This week saw thousands of Cameroonians yesterday protest against what they regard as unacceptable quality of service from mobile operators MTN Cameroon and Orange Cameroon.
In an enterprising approach, subscribers across the country switched their devices to airplane mode, effectively disabling all analogue voice and digital data services between 12pm and 2pm local time, as a way of expressing their disapproval.
According to ITWeb Africa, the protestors claim they have raised their concerns since last year, due to prolonged network disruptions. The high cost of connectivity in the country is another focus, along with allegations that call, SMS and data bundles are often deducted arbitrarily by operators.
The campaign also gained a following online, before and after the protest, with the hashtag #ModeAvion237 used by hundreds of protestors.

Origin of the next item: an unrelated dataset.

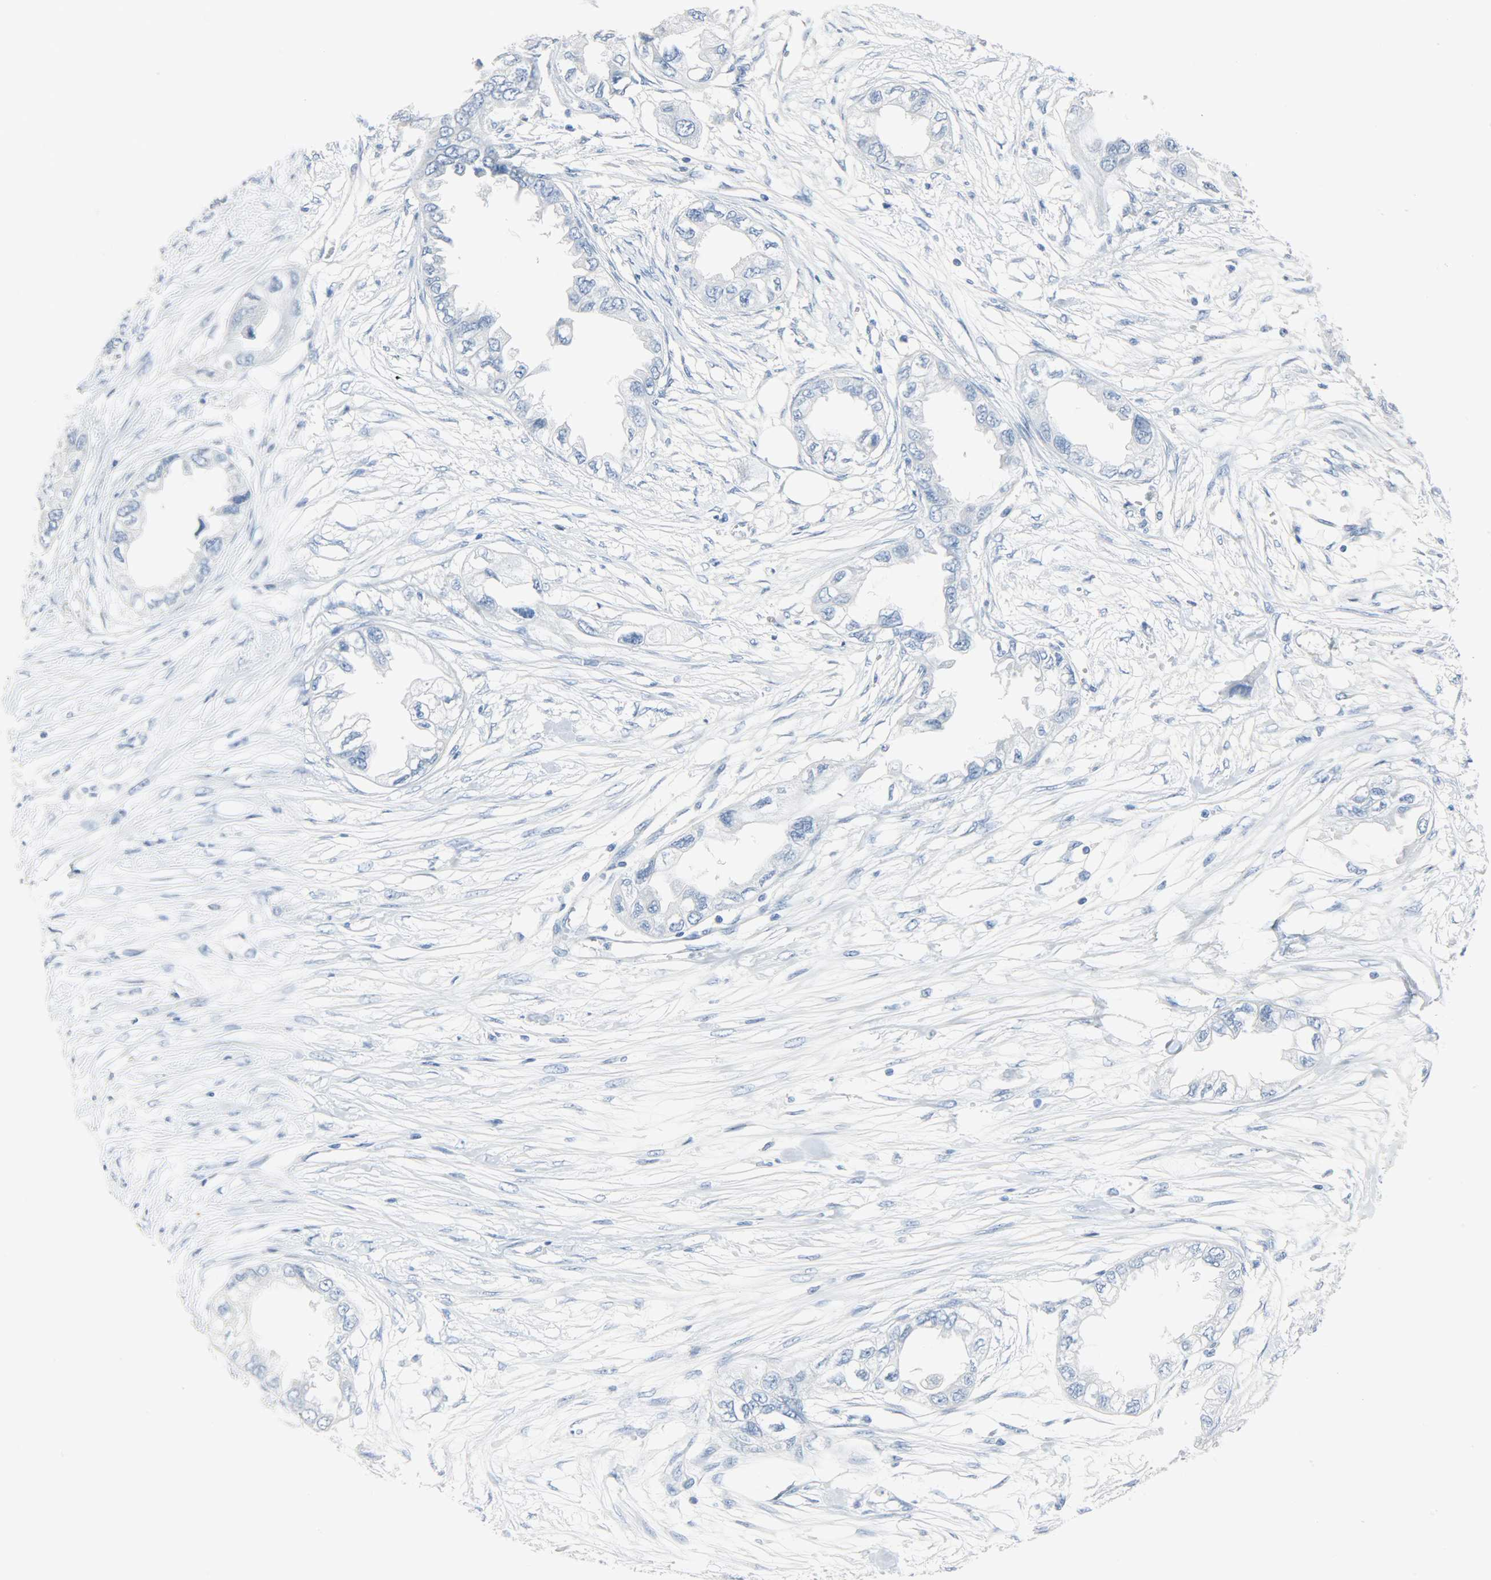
{"staining": {"intensity": "negative", "quantity": "none", "location": "none"}, "tissue": "endometrial cancer", "cell_type": "Tumor cells", "image_type": "cancer", "snomed": [{"axis": "morphology", "description": "Adenocarcinoma, NOS"}, {"axis": "topography", "description": "Endometrium"}], "caption": "Tumor cells are negative for brown protein staining in endometrial cancer (adenocarcinoma).", "gene": "CA3", "patient": {"sex": "female", "age": 67}}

It's unfortunate timing for Orange Cameroon, given that, as we reported in March, it has pledged to spend CFA150 billion (US$244 million) to upgrade its network over the next five years, an aim that now seems more necessary than ever.
However, some feel that the regulator is not doing enough to monitor the telcos, which may not be entirely true. Back in 2019 we reported that Cameroon’s Telecommunications Regulatory Agency had fined the local operations of MTN, Orange and Viettel on the grounds that none of the operators had met agreed network improvement targets, with the regulator claiming that the operators’ network standards were in fact “still deteriorating”. That said, nearly four years later, it looks like little has improved.